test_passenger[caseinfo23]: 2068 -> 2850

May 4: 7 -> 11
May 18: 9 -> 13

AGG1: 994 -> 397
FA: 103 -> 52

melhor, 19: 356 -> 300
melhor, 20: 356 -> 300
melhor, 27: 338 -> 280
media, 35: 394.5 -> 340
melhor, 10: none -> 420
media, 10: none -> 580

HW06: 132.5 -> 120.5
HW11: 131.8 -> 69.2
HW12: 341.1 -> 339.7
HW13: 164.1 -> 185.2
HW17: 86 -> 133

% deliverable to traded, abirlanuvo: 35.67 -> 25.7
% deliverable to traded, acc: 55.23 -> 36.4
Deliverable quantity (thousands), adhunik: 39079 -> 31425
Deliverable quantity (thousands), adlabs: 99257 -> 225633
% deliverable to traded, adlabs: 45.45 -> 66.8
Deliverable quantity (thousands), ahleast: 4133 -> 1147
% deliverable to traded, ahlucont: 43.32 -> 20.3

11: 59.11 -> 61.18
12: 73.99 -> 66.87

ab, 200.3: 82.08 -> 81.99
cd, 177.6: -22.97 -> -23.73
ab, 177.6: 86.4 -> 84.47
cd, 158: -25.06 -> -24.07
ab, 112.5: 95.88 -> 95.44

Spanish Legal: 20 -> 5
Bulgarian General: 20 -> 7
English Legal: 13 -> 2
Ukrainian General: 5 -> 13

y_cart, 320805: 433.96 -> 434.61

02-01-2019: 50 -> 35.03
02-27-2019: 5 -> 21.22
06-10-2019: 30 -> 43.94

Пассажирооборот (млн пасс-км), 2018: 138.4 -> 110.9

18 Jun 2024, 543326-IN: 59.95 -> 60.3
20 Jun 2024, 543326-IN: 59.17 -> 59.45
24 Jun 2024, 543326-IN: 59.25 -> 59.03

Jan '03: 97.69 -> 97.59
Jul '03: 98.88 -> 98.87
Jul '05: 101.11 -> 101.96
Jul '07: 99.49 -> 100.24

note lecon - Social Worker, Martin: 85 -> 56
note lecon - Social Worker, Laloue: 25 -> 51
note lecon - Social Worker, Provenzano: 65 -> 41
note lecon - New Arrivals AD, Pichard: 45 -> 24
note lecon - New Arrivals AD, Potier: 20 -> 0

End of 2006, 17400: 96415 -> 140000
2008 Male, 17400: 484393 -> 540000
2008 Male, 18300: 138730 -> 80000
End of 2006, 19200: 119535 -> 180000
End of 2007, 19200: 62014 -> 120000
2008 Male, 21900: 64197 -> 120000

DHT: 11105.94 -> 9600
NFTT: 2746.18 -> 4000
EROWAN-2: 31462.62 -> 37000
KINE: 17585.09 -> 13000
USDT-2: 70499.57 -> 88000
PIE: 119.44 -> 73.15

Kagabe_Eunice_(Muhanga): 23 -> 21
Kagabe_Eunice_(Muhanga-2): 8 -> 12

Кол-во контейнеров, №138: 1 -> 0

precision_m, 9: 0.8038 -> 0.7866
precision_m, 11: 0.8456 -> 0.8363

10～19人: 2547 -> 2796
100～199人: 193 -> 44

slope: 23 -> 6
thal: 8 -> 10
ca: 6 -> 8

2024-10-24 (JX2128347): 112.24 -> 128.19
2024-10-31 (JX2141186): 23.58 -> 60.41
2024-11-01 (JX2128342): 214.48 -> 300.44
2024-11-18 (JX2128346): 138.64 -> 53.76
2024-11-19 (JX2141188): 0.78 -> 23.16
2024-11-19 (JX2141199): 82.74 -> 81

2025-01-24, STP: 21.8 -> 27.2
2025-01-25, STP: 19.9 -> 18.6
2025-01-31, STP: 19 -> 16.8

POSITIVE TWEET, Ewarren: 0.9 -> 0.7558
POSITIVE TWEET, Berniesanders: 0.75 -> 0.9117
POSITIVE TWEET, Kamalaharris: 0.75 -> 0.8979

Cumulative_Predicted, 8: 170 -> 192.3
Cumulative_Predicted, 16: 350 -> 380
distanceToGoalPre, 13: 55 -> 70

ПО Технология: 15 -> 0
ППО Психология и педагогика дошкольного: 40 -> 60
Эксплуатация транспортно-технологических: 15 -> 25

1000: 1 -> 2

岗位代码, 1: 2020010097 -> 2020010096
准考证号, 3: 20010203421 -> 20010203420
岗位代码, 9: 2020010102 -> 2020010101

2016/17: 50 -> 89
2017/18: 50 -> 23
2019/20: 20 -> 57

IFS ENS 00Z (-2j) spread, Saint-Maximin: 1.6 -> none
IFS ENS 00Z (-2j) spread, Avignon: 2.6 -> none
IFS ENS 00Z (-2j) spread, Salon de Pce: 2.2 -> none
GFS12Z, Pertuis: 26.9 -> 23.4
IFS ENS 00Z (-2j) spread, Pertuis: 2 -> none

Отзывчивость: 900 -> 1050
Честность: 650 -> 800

● **Aim of the task**: Find the line that contains "岗位代码, 9: 2020010102 -> 2020010101" in the data above. Reproduce it and every later line exactly, through the last one.

● **Result of this exercise**:
岗位代码, 9: 2020010102 -> 2020010101

2016/17: 50 -> 89
2017/18: 50 -> 23
2019/20: 20 -> 57

IFS ENS 00Z (-2j) spread, Saint-Maximin: 1.6 -> none
IFS ENS 00Z (-2j) spread, Avignon: 2.6 -> none
IFS ENS 00Z (-2j) spread, Salon de Pce: 2.2 -> none
GFS12Z, Pertuis: 26.9 -> 23.4
IFS ENS 00Z (-2j) spread, Pertuis: 2 -> none

Отзывчивость: 900 -> 1050
Честность: 650 -> 800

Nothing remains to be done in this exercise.